Previously: Jam Jar had a tummyache on a beautiful summer day (how woefully inappropriate!), and collapsed onto a package from the Sweetness Club (how did it get there?).
Some indeterminate and insignificant distance from where Jam Jar lay sorrowfully in a field of soft summer grass, there gathered a group of noble-looking foodstuffs. Among them were, to name some of the more outstanding members of the group, a piece of toast, a jar of peanut butter, a morsel of blue cheese, a stick of butter and, sitting on an imposing throne of berries, a prodigiously large jam jar. The latter rose from his throne to address the group, causing a cacophony of jingles and jangles as the various medallions festooning his coat shook about.
‘Esteemed members of the Sweetness Club,’ he began, ‘we can assume by now that our package has reached the young Jam Jar. Our dreams of combatting the recent drought of Sweetness in the world now have a crumb of hope.’
High fives, fist bumps and other matter of celebratory gesticulations spread around the circular chamber of the Sweetness Club’s headquarters. (The pieces of toast tended to avoid such shows of celebration, since physical contact invariably made a mess at their feet.)

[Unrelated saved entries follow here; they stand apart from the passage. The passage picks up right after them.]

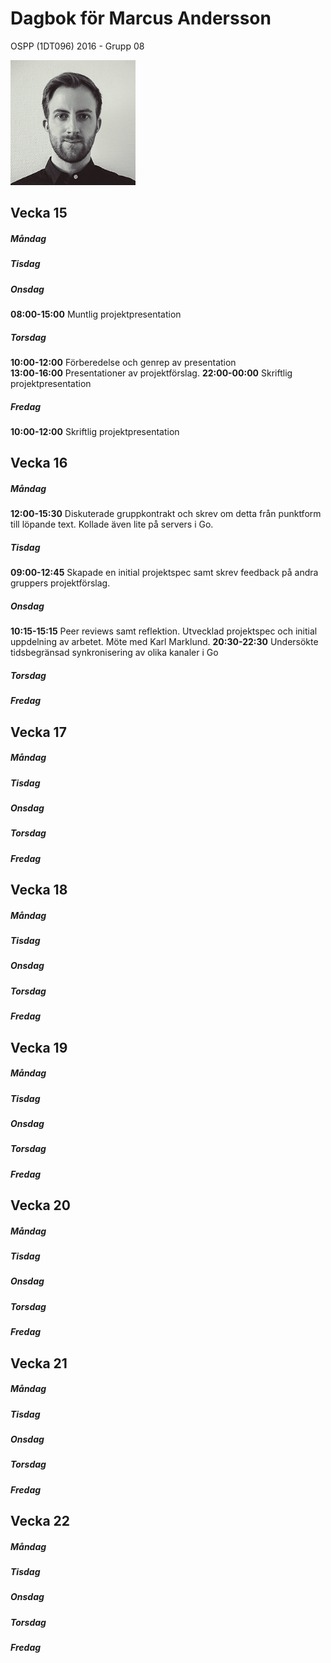 # Dagbok för Marcus Andersson

OSPP (1DT096) 2016 - Grupp 08

<img src="../images/marcus.png" width="200">

## Vecka 15

##### Måndag

##### Tisdag

##### Onsdag
**08:00-15:00**
Muntlig projektpresentation

##### Torsdag
**10:00-12:00**
Förberedelse och genrep av presentation<br>
**13:00-16:00**
Presentationer av projektförslag.
**22:00-00:00**
Skriftlig projektpresentation

##### Fredag
**10:00-12:00**
Skriftlig projektpresentation

## Vecka 16

##### Måndag
**12:00-15:30**
Diskuterade gruppkontrakt och skrev om detta från punktform till löpande text. Kollade även lite på servers i Go.

##### Tisdag
**09:00-12:45**
Skapade en initial projektspec samt skrev feedback på andra gruppers projektförslag.

##### Onsdag
**10:15-15:15**
Peer reviews samt reflektion. Utvecklad projektspec och initial uppdelning av arbetet. Möte med Karl Marklund.
**20:30-22:30**
Undersökte tidsbegränsad synkronisering av olika kanaler i Go

##### Torsdag

##### Fredag


## Vecka 17

##### Måndag

##### Tisdag

##### Onsdag

##### Torsdag

##### Fredag

## Vecka 18

##### Måndag

##### Tisdag

##### Onsdag

##### Torsdag

##### Fredag

## Vecka 19

##### Måndag

##### Tisdag

##### Onsdag

##### Torsdag

##### Fredag

## Vecka 20

##### Måndag

##### Tisdag

##### Onsdag

##### Torsdag

##### Fredag

## Vecka 21

##### Måndag

##### Tisdag

##### Onsdag

##### Torsdag

##### Fredag

## Vecka 22

##### Måndag

##### Tisdag

##### Onsdag

##### Torsdag

##### Fredag
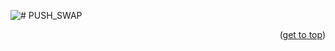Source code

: ![# PUSH_SWAP](https://github.com/mmiguelo/42-project-badges/blob/main/covers/cover-push_swap.png)


<p align="right">(<a href="#readme-top">get to top</a>)</p>
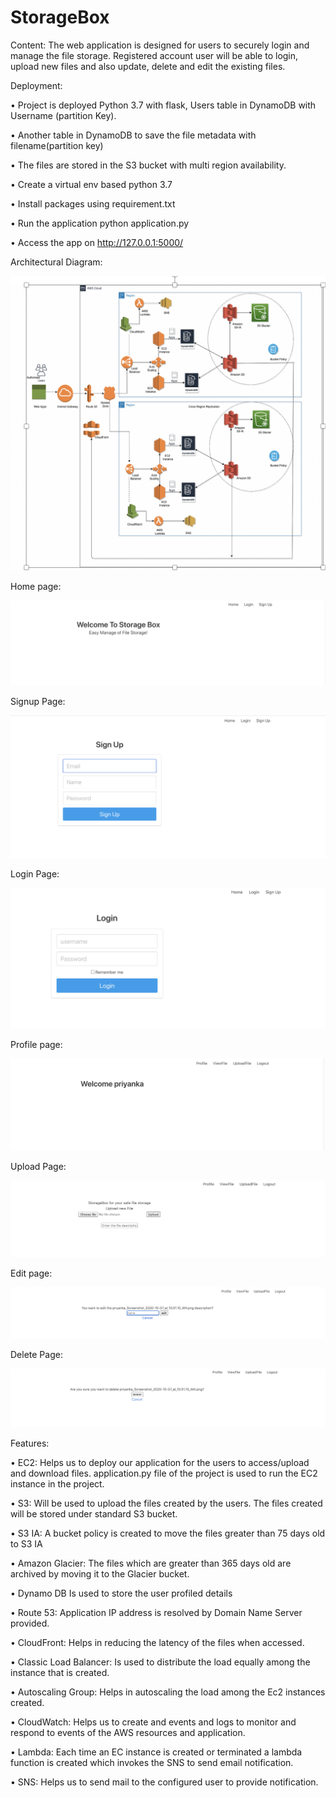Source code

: # StorageBox

Content:
The web application is designed for users to securely login and manage the file storage. Registered account user will be able to login, upload new files and also update, delete and edit the existing files.



Deployment:

•	Project is deployed Python 3.7 with flask, Users table in DynamoDB with Username (partition Key).

•	Another table in DynamoDB to save the file metadata with filename(partition key)

•	The files are stored in the S3 bucket with multi region availability. 

•	Create a virtual env based python 3.7

•	Install packages using requirement.txt

•	Run the application python application.py

•	Access the app on http://127.0.0.1:5000/


Architectural Diagram:

![](images/ArchitectureDiagram.png)


Home page:

![](images/Home.png)

Signup Page:

![](images/SignUp.png)

Login Page:

![](images/Login.png)

Profile page:

![](images/Profile.png)

Upload Page:

![](images/Upload.png)

Edit page:

![](images/Edit.png)

Delete Page:

![](images/Delete.png)





Features:

•	EC2: 
Helps us to deploy our application for the users to access/upload and download files. application.py file of the project is used to run the EC2 instance in the project.


•	S3: Will be used to upload the files created by the users. The files created will be stored under standard S3 bucket. 

•	S3 IA: A bucket policy is created to move the files greater than 75 days old to S3 IA

•	Amazon Glacier: The files which are greater than 365 days old are archived by moving it to the Glacier bucket. 


•	Dynamo DB
Is used to store the user profiled details

•	Route 53: 
Application IP address is resolved by Domain Name Server provided.


•	CloudFront: Helps in reducing the latency of the files when accessed.

•	Classic Load Balancer: Is used to distribute the load equally among the instance that is created. 


•	Autoscaling Group: Helps in autoscaling the load among the Ec2 instances created. 

•	CloudWatch: Helps us to create and events and logs to monitor and respond to events of the AWS resources and application. 


•	Lambda: Each time an EC instance is created or terminated a lambda function is created which invokes the SNS to send email notification.

•	SNS: Helps us to send mail to the configured user to provide notification.


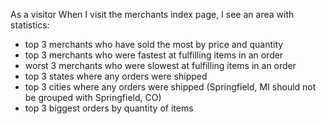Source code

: As a visitor
When I visit the merchants index page, I see an area with statistics:
- top 3 merchants who have sold the most by price and quantity
- top 3 merchants who were fastest at fulfilling items in an order
- worst 3 merchants who were slowest at fulfilling items in an order
- top 3 states where any orders were shipped
- top 3 cities where any orders were shipped (Springfield, MI should not be grouped with Springfield, CO)
- top 3 biggest orders by quantity of items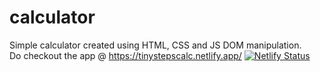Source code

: # calculator
Simple calculator created using HTML, CSS and JS DOM manipulation.
<br/>
Do checkout the app @ 
https://tinystepscalc.netlify.app/
[![Netlify Status](https://api.netlify.com/api/v1/badges/f5ecee0e-7b10-48a3-82d7-b5ce3e680278/deploy-status)](https://app.netlify.com/sites/tinystepscalc/deploys)
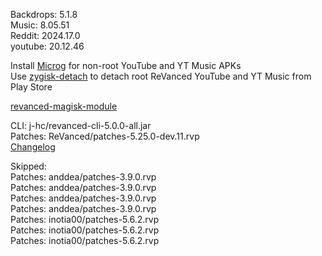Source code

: Backdrops: 5.1.8  
Music: 8.05.51  
Reddit: 2024.17.0  
youtube: 20.12.46  

Install [Microg](https://github.com/ReVanced/GmsCore/releases) for non-root YouTube and YT Music APKs  
Use [zygisk-detach](https://github.com/j-hc/zygisk-detach) to detach root ReVanced YouTube and YT Music from Play Store  

[revanced-magisk-module](https://github.com/j-hc/revanced-magisk-module)
  
CLI: j-hc/revanced-cli-5.0.0-all.jar  
Patches: ReVanced/patches-5.25.0-dev.11.rvp  
[Changelog](https://github.com/ReVanced/revanced-patches/releases/tag/v5.25.0-dev.11)  

Skipped:  
Patches: anddea/patches-3.9.0.rvp  
Patches: anddea/patches-3.9.0.rvp  
Patches: anddea/patches-3.9.0.rvp  
Patches: anddea/patches-3.9.0.rvp  
Patches: inotia00/patches-5.6.2.rvp  
Patches: inotia00/patches-5.6.2.rvp  
Patches: inotia00/patches-5.6.2.rvp            
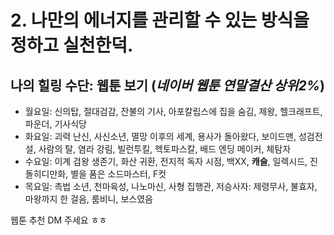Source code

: # 2. 나만의 에너지를 관리할 수 있는 방식을 정하고 실천한덕.
## 나의 힐링 수단: 웹툰 보기 (*네이버 웹툰 연말결산 상위2%*)
- 월요일: 신의탑, 절대검감, 잔불의 기사, 아포칼립스에 집을 숨김, 제왕, 헬크래프트, 파운더, 기사식당
- 화요일: 괴력 난신, 사신소년, 멸망 이후의 세계, 용사가 돌아왔다, 보이드맨, 성검전설, 사람의 탈, 염라 강림, 빌런투킬, 헥토파스칼, 배드 엔딩 메이커, 체탐자
- 수요일: 이계 검왕 생존기, 화산 귀환, 전지적 독자 시점, 백XX, **캐슬**, 일렉시드, 진돌히디만화, 별을 품은 소드마스터, F컷
- 목요일: 촉법 소년, 천마육성, 나노마신, 사형 집행관, 저승사자: 제령무사, 불효자, 마왕까지 한 걸음, 룸비니, 보스였음

웹툰 추천 DM 주세요 ㅎㅎ
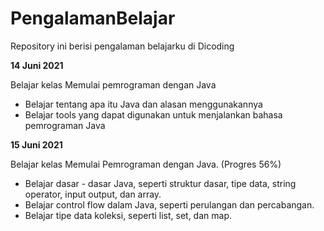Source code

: # PengalamanBelajar

Repository ini berisi pengalaman belajarku di Dicoding

**14 Juni 2021**

Belajar kelas Memulai pemrograman dengan Java
  * Belajar tentang apa itu Java dan alasan menggunakannya
  * Belajar tools yang dapat digunakan untuk menjalankan bahasa pemrograman Java

**15 Juni 2021**

Belajar kelas Memulai Pemrograman dengan Java. (Progres 56%)
  * Belajar dasar - dasar Java, seperti struktur dasar, tipe data, string operator, input output, dan array.
  * Belajar control flow dalam Java, seperti perulangan dan percabangan.
  * Belajar tipe data koleksi, seperti list, set, dan map.
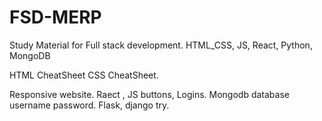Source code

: # FSD-MERP
Study Material for Full stack development. HTML_CSS, JS, React, Python, MongoDB

HTML CheatSheet
CSS CheatSheet.

Responsive website.
Raect , JS buttons, Logins.
Mongodb database username password.
Flask, django try.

‘However!’ the speaker continued, ‘If this young candidate is to be of any use to us, she will have to demonstrate her commitment to the cause. She must memorize the Jam Oath. Sergeant Blackberry, go, find her and have her recite the words into this old jar I was about to recycle. Bring it back to me and I shall determine her role in the Sweetness Club.’ An air of seriousness seized the room; everyone understood the gravity of finding somebody to spread Sweetness to a world that needed it so badly. ‘There may be much ahead of her.’